DALLAS — Antoine Roussel made the most of limited minutes in the Dallas Stars 6-3 win against the Edmonton Oilers.
The left winger only had 15 shifts for 7 minutes, 14 seconds of ice time. During that time he scored, had two assists, and racked up 12 minutes in penalties.
Roussel started the game on the third line Martin Hanzal and Jason Spezza, but was quickly moved up to the first line and replaced Mattias Janmark on the left wing with Jamie Benn and Alexander Radulov.
“I looked at our body language, fourth game in six nights, and I just felt I had to give us every chance to win the hockey game,” Stars coach Ken Hitchcock said of the move. “I didn’t like our energy. At the start, we looked tired. We looked lethargic.”
At that time the Stars were still without a shot, and Roussel instantly provided a jump as he helped Dallas score on it’s first two chances of the game.
On the first goal he won a race to the puck and took a chance as he banked the puck off Cam Talbot’s foot and into the net. Dallas then took a 2-0 lead when he left a drop pass for Radulov and went hard to the night.
Roussel, who added an assist in the third period, recorded the third three-point night of his career and embraced the opportunity to play on the top line.
“Playing with Rads and Chubbs is a great experience,” Roussel said. “Every time you get a chance to play with those guys you have to ramp up the intensity and play simple and go to the net and good things happen. That’s exactly what happened tonight.”
Radulov and Roussel actually make an ideal pairing. Both players are highly-emotional and both play with a physical edge. You’d be hard-pressed to find a player that outworks either Roussel or Radulov on a nightly basis.
Saturday’s result should be taken with a grain of salt — the Oilers are struggling right now — but it was a step in the right direction after a downright miserable road trip to Carolina and Florida.

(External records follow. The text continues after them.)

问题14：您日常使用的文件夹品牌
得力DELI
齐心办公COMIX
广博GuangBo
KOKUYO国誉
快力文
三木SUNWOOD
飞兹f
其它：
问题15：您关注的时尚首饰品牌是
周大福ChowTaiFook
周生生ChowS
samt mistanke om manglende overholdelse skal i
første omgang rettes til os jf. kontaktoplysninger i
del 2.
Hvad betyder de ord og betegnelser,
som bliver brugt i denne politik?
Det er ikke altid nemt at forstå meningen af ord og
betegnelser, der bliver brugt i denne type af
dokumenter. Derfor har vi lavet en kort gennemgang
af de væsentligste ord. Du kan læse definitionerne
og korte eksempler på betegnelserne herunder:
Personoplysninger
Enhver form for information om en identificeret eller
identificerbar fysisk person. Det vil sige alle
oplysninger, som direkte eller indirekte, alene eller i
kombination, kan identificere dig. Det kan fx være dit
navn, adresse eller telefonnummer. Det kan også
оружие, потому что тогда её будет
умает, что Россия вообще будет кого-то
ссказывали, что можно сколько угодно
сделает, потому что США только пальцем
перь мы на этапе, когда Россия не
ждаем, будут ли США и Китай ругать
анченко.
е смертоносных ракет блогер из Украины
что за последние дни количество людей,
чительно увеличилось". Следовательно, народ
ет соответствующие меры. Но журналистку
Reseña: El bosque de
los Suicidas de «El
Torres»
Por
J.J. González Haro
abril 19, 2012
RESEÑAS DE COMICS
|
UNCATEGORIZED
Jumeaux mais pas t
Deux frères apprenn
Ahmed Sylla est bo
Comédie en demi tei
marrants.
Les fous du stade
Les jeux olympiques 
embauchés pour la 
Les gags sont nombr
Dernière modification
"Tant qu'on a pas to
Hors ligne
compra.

Dallas scored in the third period for the first time in eight games, they actually looked competent at five-on-five play, and they got balanced scoring throughout the line-up.
“You saw today how we’re built. This is what we’ve got, this is our team,” Hitchcock said. “This is the way we’re built and we can really play greasy hockey. We’re going to have to, that’s a hard way to play but it’s effective. We needed more participants in that role and that would open up space for other people and that’s exactly what it did today.”
While Roussel was the main story on Saturday, the Stars also finally got a goal from Devin Shore.
Shore has had a difficult season so far, and while he’s been part of an effective power play, he hadn’t scored in the first 19 games and had been missing out on some quality Grade-A chances. That changed in the third period when he tied the game at 3-3 with wrister that deflected off Oscar Klefbom and into the net.
“It’s good for the confidence, I think. The things I worry about are not getting the puck out as a winger on the boards, or not creating chances. If the chances aren’t there you’re starting to worry. There’s a lot of different ways you can affect the outcome of a game besides scoring goals,” Shore said. “But you just trust it if you keep doing the right things, whether it takes 50 games or the next one, usually things have a way of working it out. You just tell yourself all the time to just try to play the right way and not worry about that stuff. Let it take care of itself.”